In this first episode, Lucy Worsley's exploration of three centuries of love's rituals begins in the Georgian age, when the rules of courtship were being rewritten. Traditionally marriage had been as much about business as love. Lucy examines how women in the 18th century started to have an unprecedented degree of romantic freedom, partly due to the cult of 'sensibility' -- a fashionable vogue for more emotionally-heightened living. Lucy will then explore the glamorisation of romantic love that followed the emergence of the romantic novel in the 18th century. Lucy will consider whether the work of Samuel Richardson, Fanny Burney and Jane Austen, as well as providing escapism, provoked readers to seek out in their own lives the feelings and emotions they found in the novels -- so having a profound effect on the desires and aspirations of the entire age.
In the second installment, Lucy Worsley delves into the history of romance to reveal how even our most intimate thoughts and feelings have been affected by social, political and cultural ideas. In this second episode, Lucy reaches into the Victorian age to uncover the forces shaping our very British happily-ever-after. Lucy explores the romantic gestures which emerged in the Victorian age and remain today, such as performing romantic songs and sending flowers. In 1840, the arrival of the 'penny post' made it affordable to send a written expression of love, and by the 19th century Valentine's cards were being produced in factories, cementing this as a customary romantic gesture. Lucy learns the complicated Victorian language of flowers, where each flower represented a particular idea or emotion, allowing lovers to communicate through their choice of bouquet. She also looks at how medieval chivalry shaped Victorian courtship, defining the roles that men and women had to play in romance. Throughout the episode Lucy dips into popular novels of the time such as Jane Eyre by Charlotte Bronte, East Lynne by Mrs Henry Wood and Ann Veronica by H.G. Wells, discovering that the passion explored in fiction was translating into real life desires.

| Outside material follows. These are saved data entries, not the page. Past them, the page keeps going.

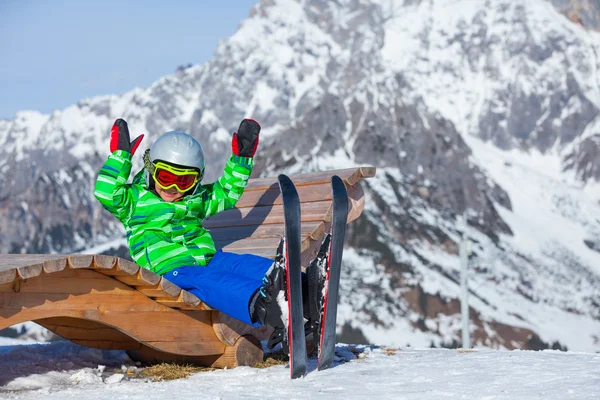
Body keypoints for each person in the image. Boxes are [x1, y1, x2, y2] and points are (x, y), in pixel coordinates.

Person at [94, 118, 291, 348]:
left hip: (208, 259)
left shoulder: (195, 199)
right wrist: (120, 157)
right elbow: (106, 193)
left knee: (241, 265)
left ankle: (296, 286)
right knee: (210, 280)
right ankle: (265, 306)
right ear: (151, 171)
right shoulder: (134, 202)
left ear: (195, 181)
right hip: (169, 274)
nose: (173, 189)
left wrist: (242, 159)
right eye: (165, 178)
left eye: (184, 181)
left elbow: (225, 192)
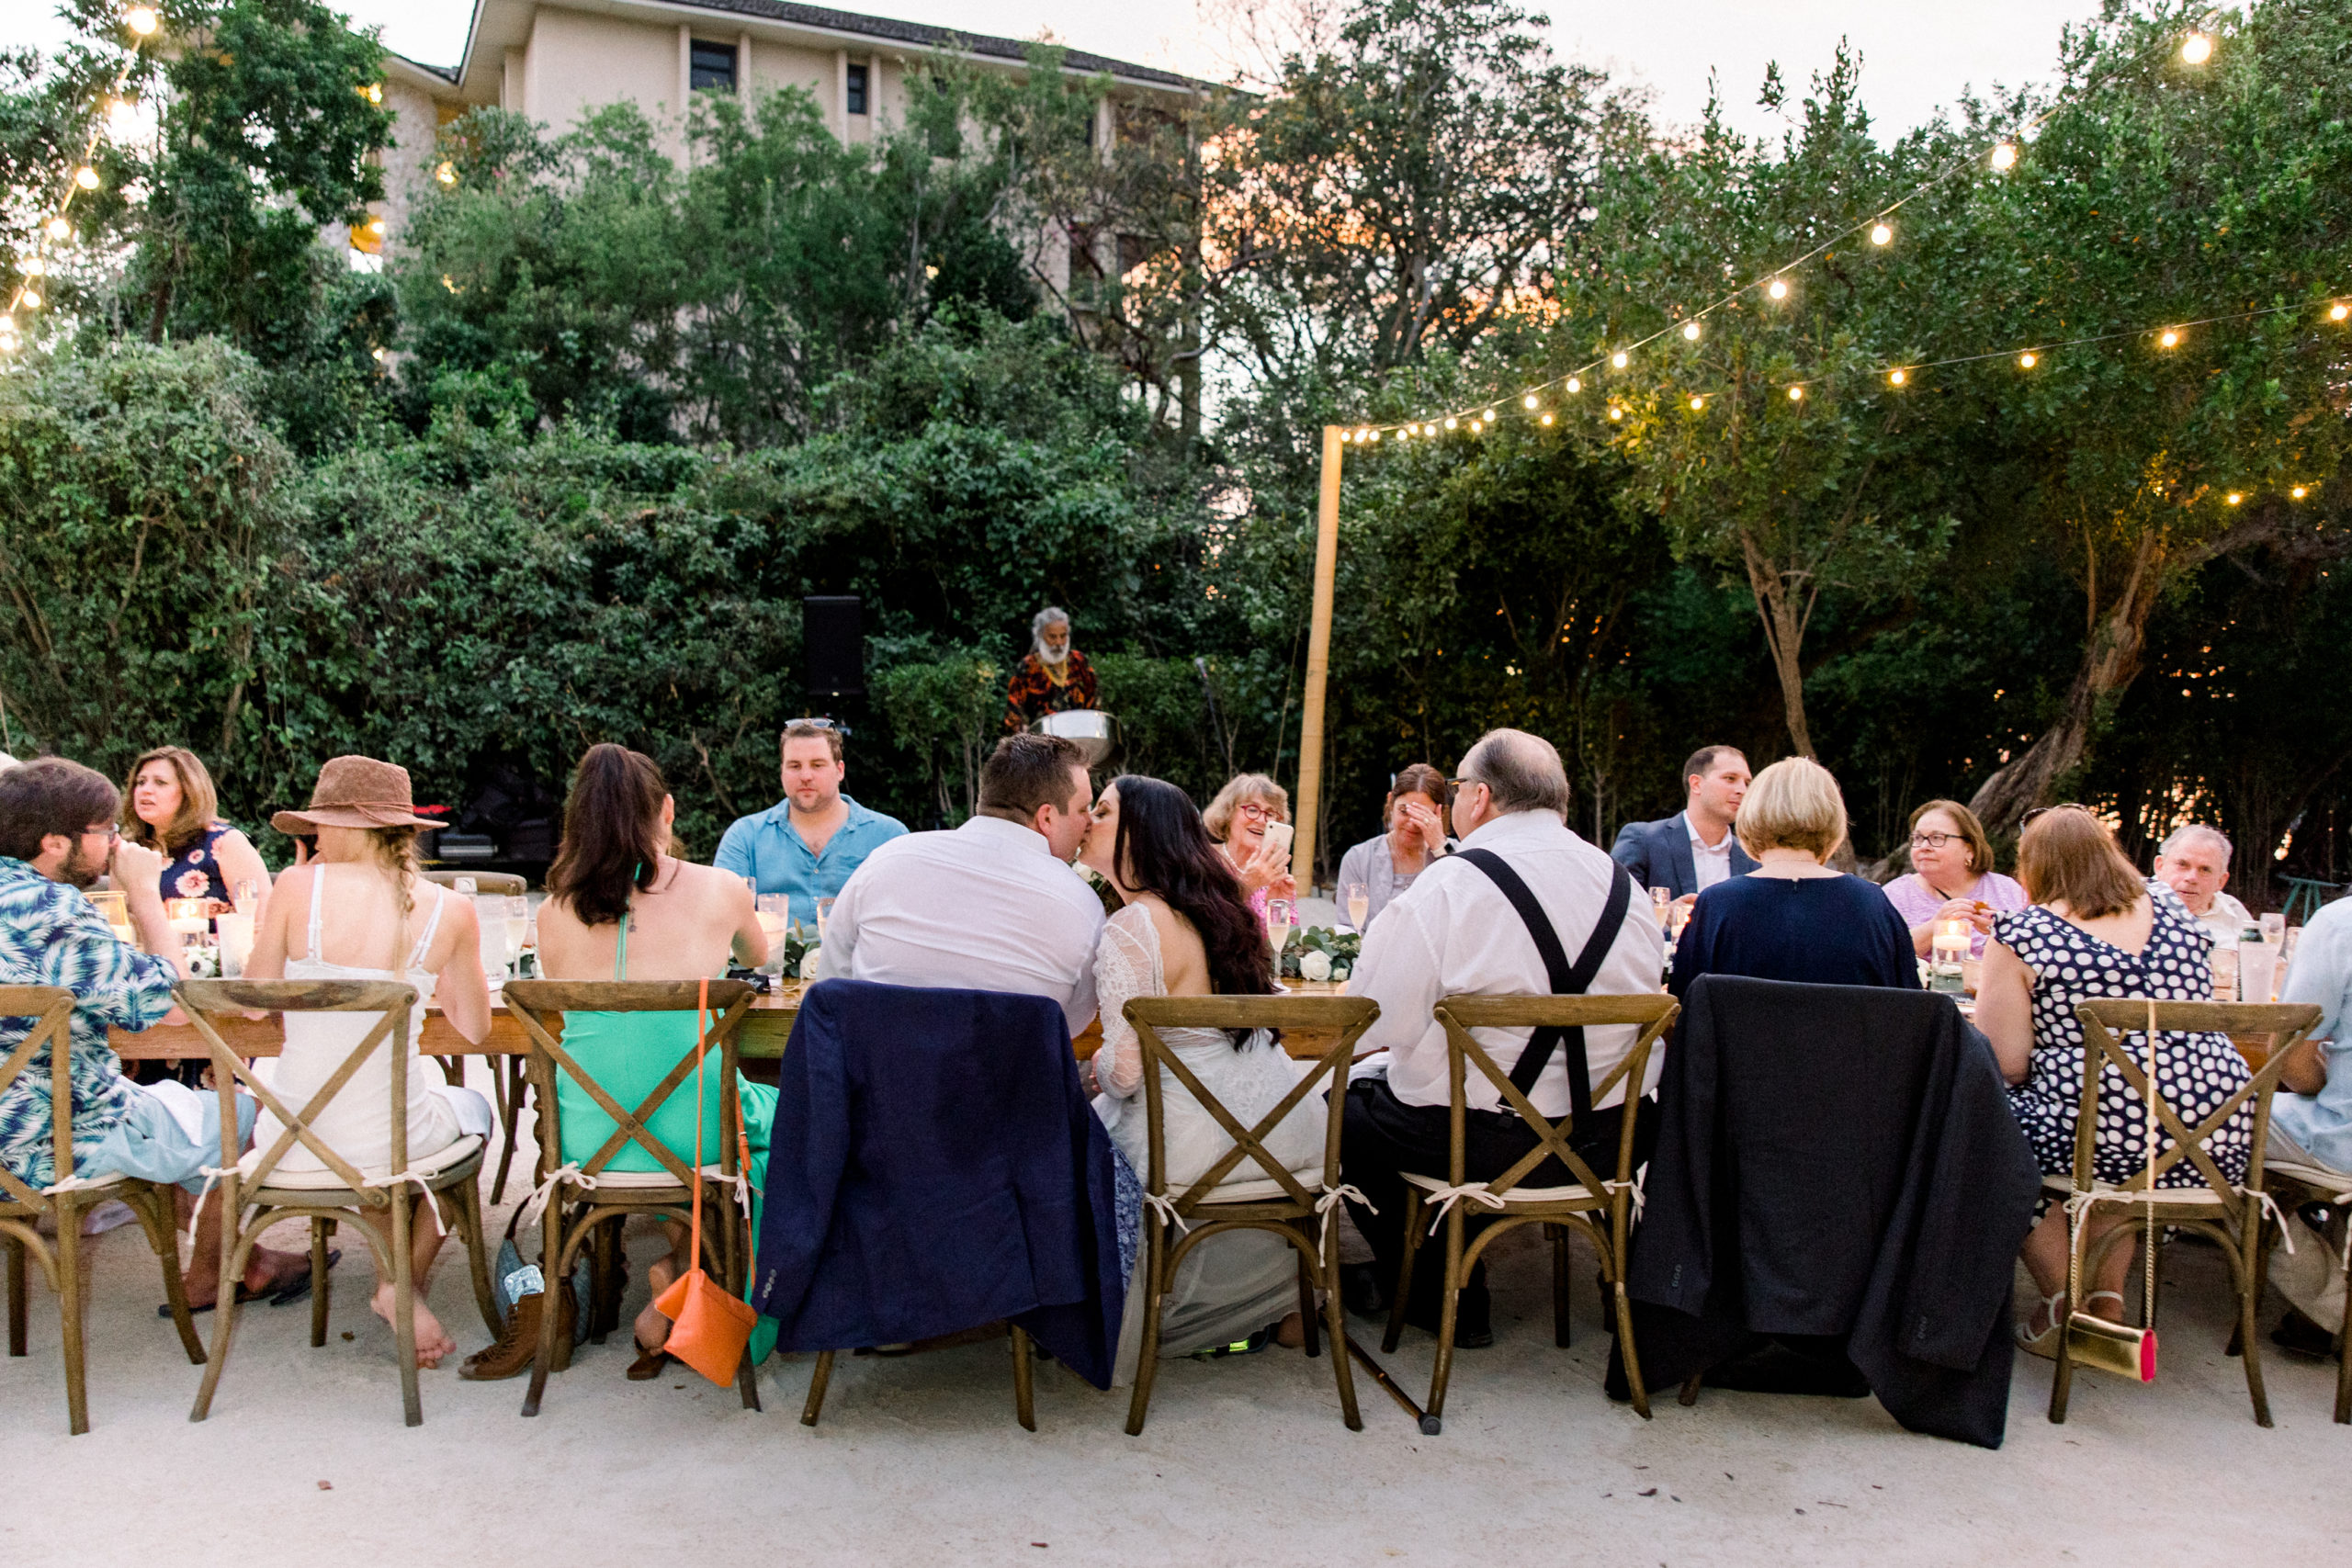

Lucy Worsley concludes her series on British romance by exploring the period with the most dramatic transformation of romance yet -- the 20th century. Lucy looks at the impact of World War I on the romantic fortunes of the British. With the death of hundreds of thousands of men from one generation, many women were to be left without hope of marriage. Emerging from the tragedy was a racier species of romantic lover and a hedonistic 1920s era with more permissive attitudes. Lucy will consider the new ways of dating, such as dining out for two and a visit to the cinema, and how these were affecting romance by allowing couples to get to know one another without a chaperone. Lucy will chart the gay rights movement in the 20th century - showing that as the importance of romance increased, society would begin to take a 'human rights' based approach to romantic love. Throughout the episode Lucy will explore the popular literature of the time, such as The Sheik and Lady Chatterley's Lover, and discover that romance and sex were becoming more clearly intertwined ideals for those who wanted to be true soulmates.
A VERY BRITISH ROMANCE WITH LUCY WORSLEY had its U.S. premiere on Sunday, February 9, 2020 at 8pm on PBS (check local listings).